▶ _Provided records_:
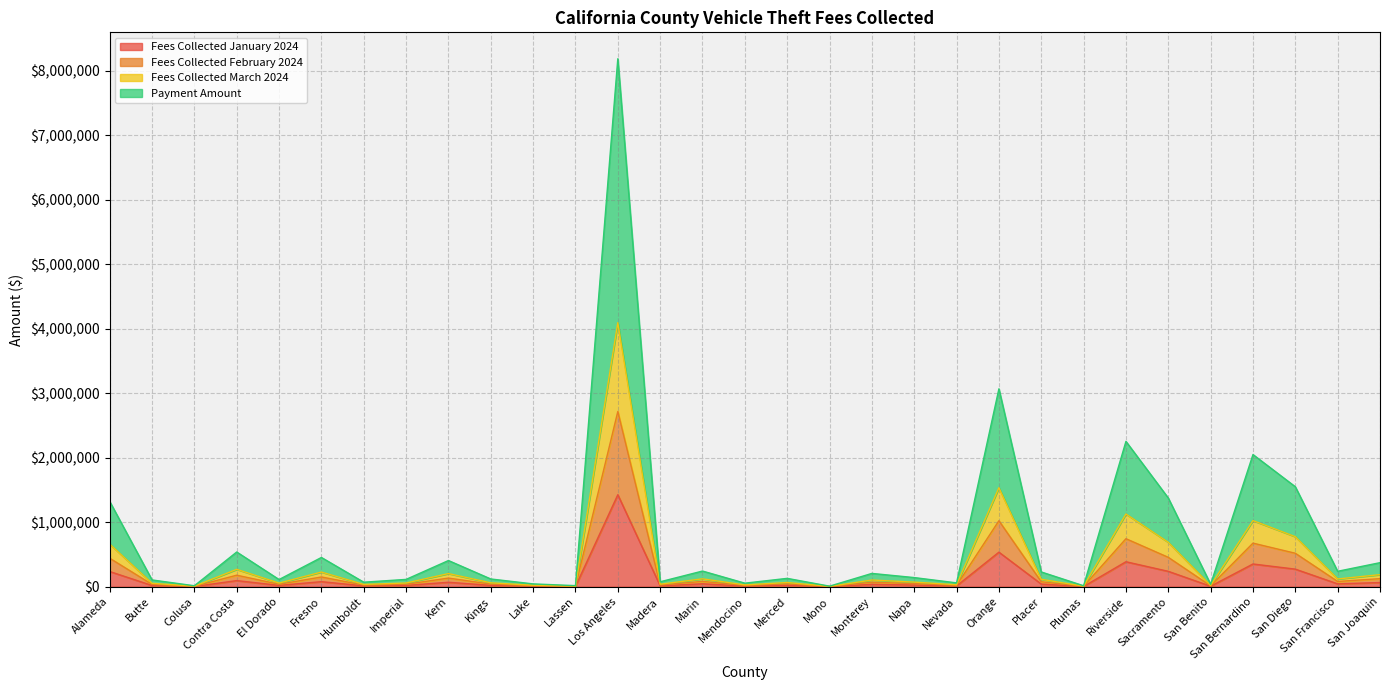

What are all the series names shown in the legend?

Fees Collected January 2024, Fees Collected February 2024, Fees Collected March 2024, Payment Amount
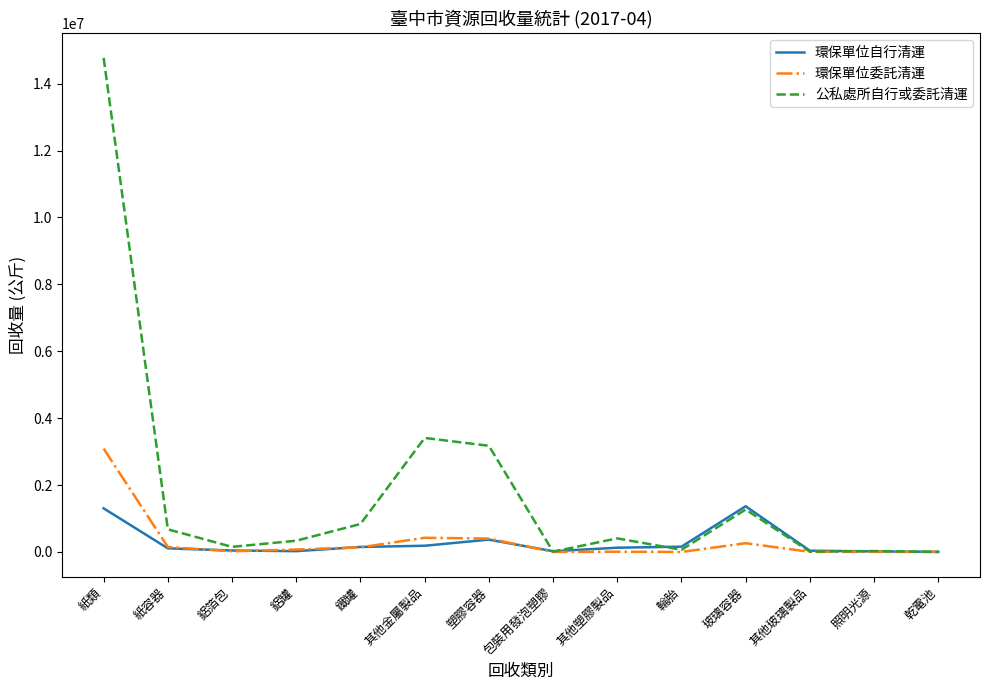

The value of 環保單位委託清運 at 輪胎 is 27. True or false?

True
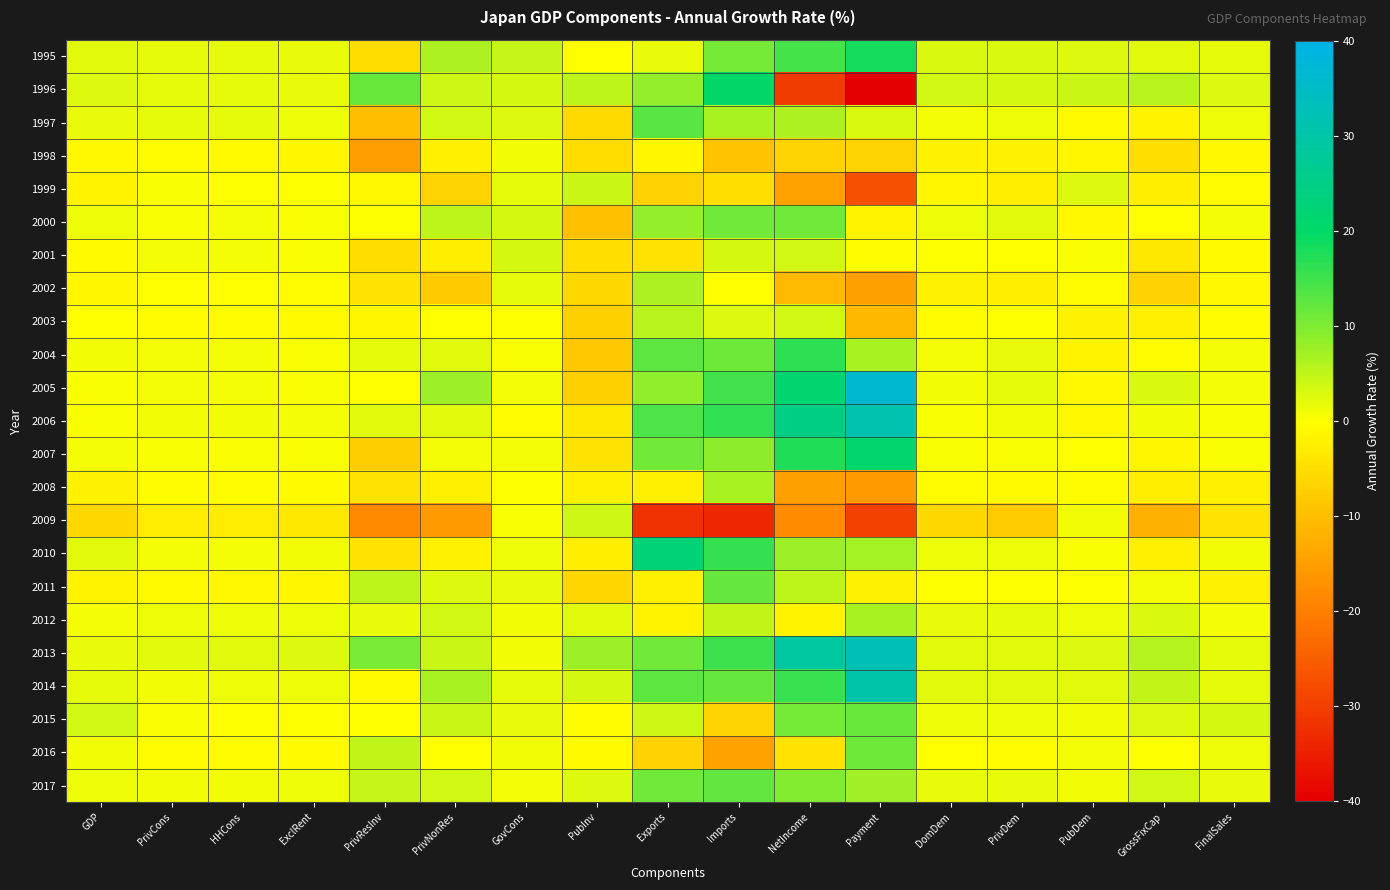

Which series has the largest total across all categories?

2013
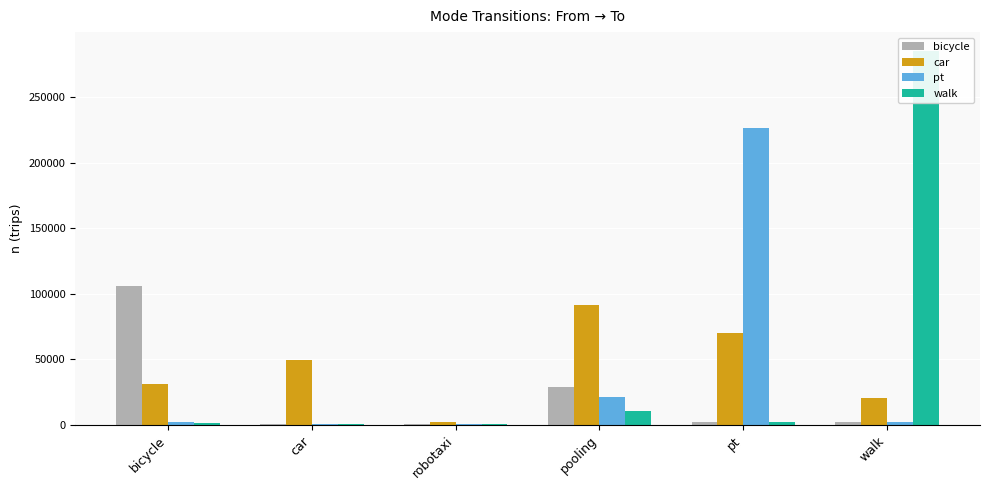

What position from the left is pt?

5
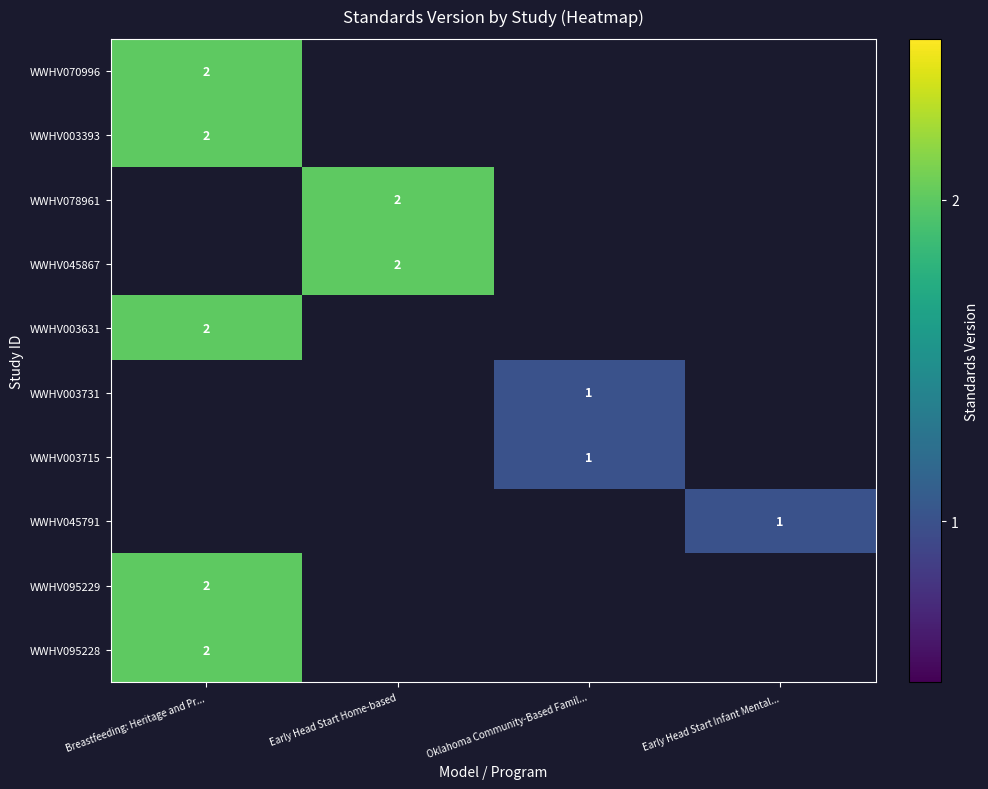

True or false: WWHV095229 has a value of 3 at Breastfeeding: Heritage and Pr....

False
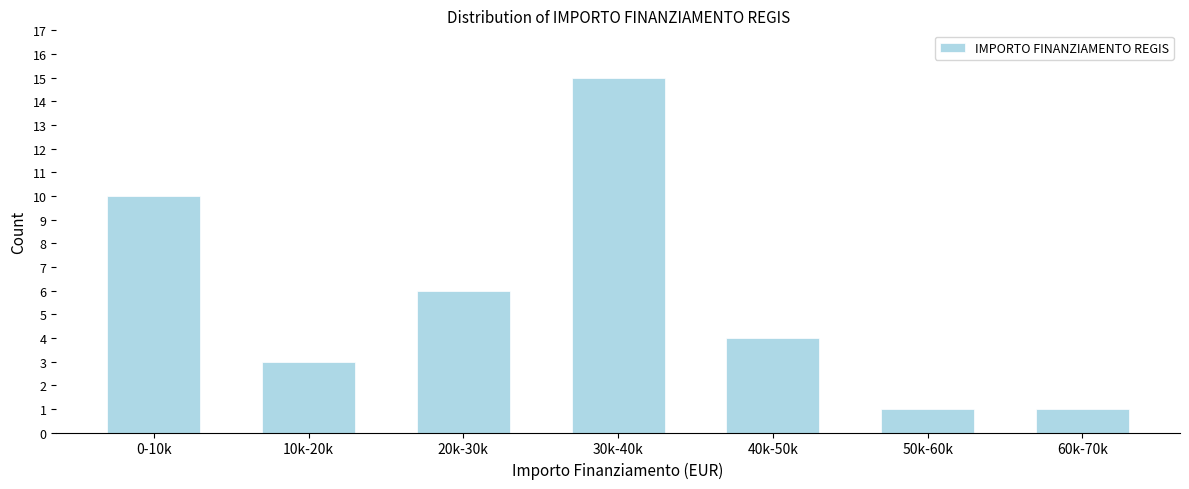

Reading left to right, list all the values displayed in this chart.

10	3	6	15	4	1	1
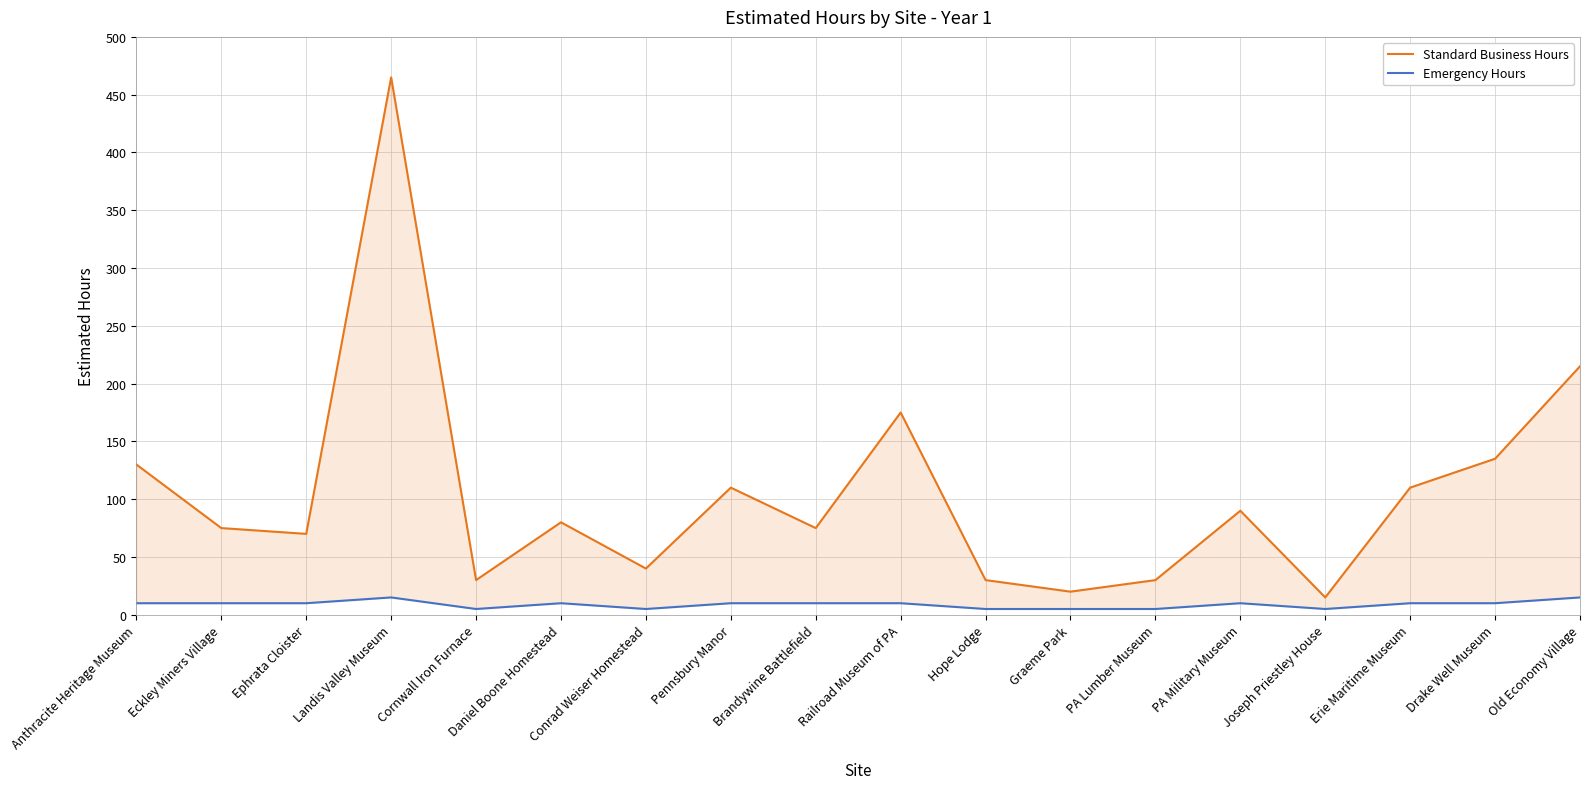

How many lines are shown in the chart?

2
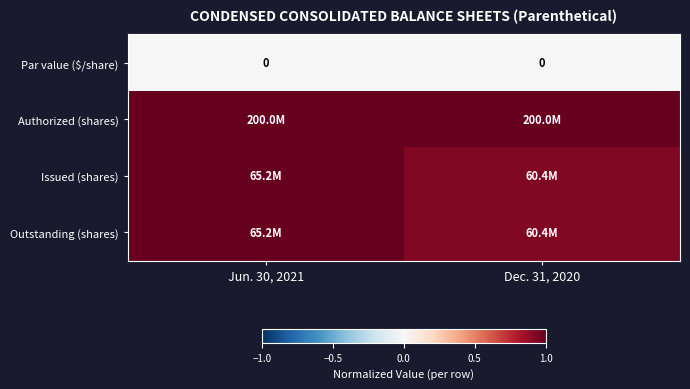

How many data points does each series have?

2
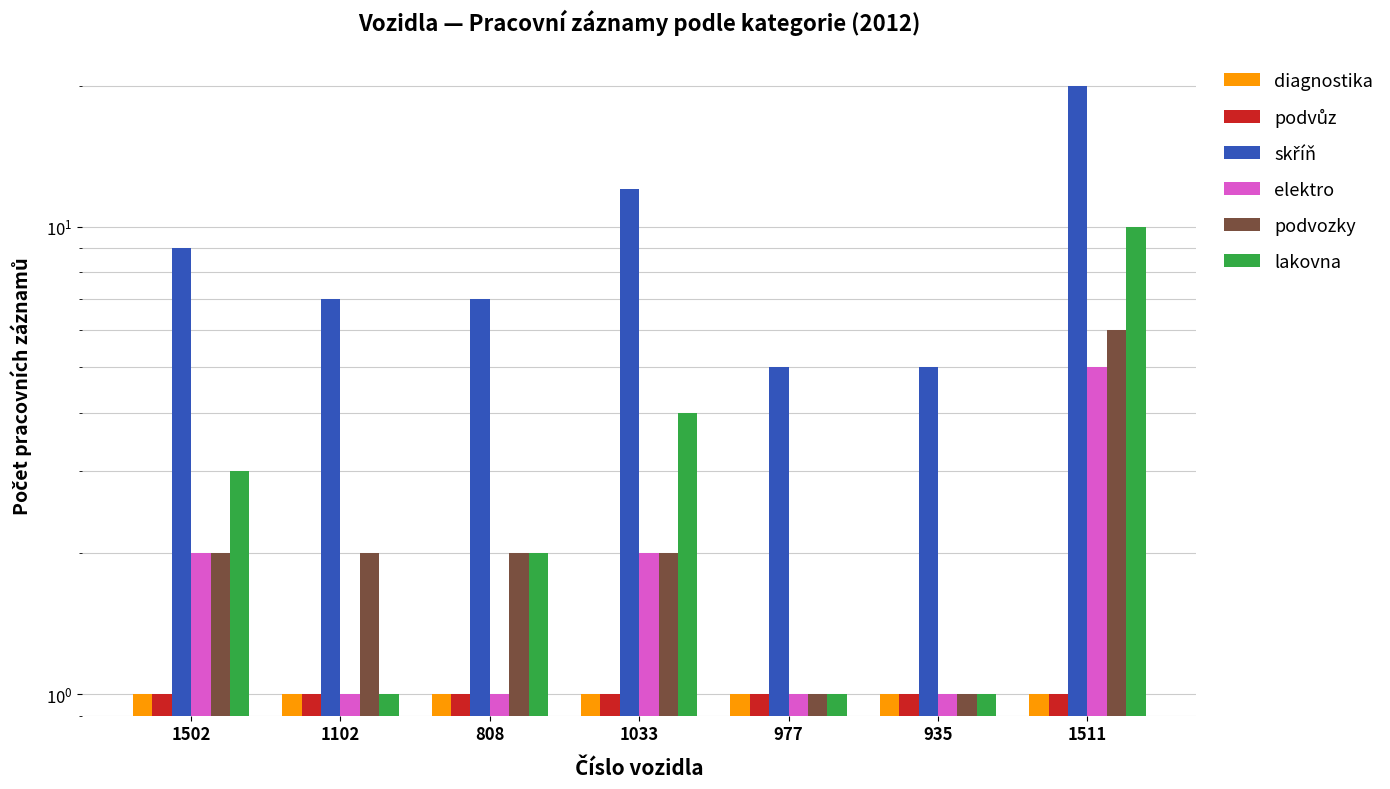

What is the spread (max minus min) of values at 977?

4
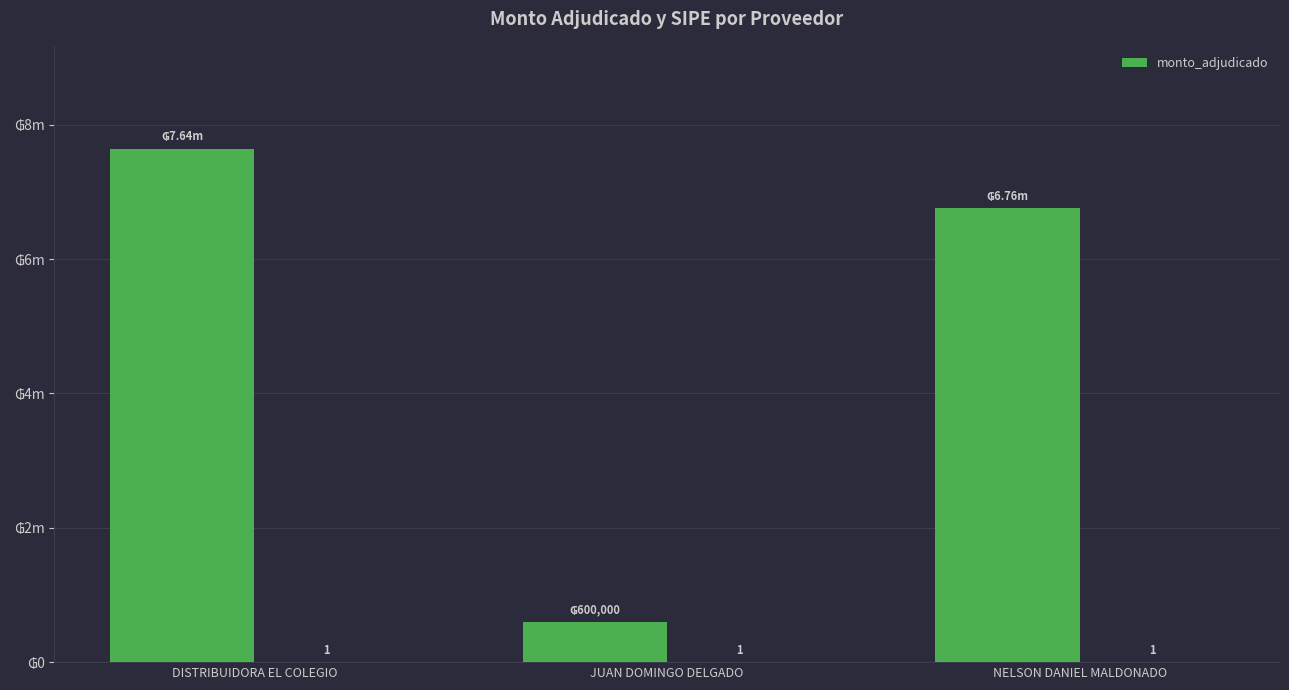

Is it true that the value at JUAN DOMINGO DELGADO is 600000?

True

▶ _What to work on_:
Reproduce the lines above verbatim, leaving out the pictures.

▶ _Answer box_:
What are all the series names shown in the legend?

Fees Collected January 2024, Fees Collected February 2024, Fees Collected March 2024, Payment Amount

The value of 環保單位委託清運 at 輪胎 is 27. True or false?

True

Which series has the largest total across all categories?

2013

What position from the left is pt?

5

True or false: WWHV095229 has a value of 3 at Breastfeeding: Heritage and Pr....

False

Reading left to right, list all the values displayed in this chart.

10	3	6	15	4	1	1

How many lines are shown in the chart?

2

How many data points does each series have?

2

What is the spread (max minus min) of values at 977?

4

Is it true that the value at JUAN DOMINGO DELGADO is 600000?

True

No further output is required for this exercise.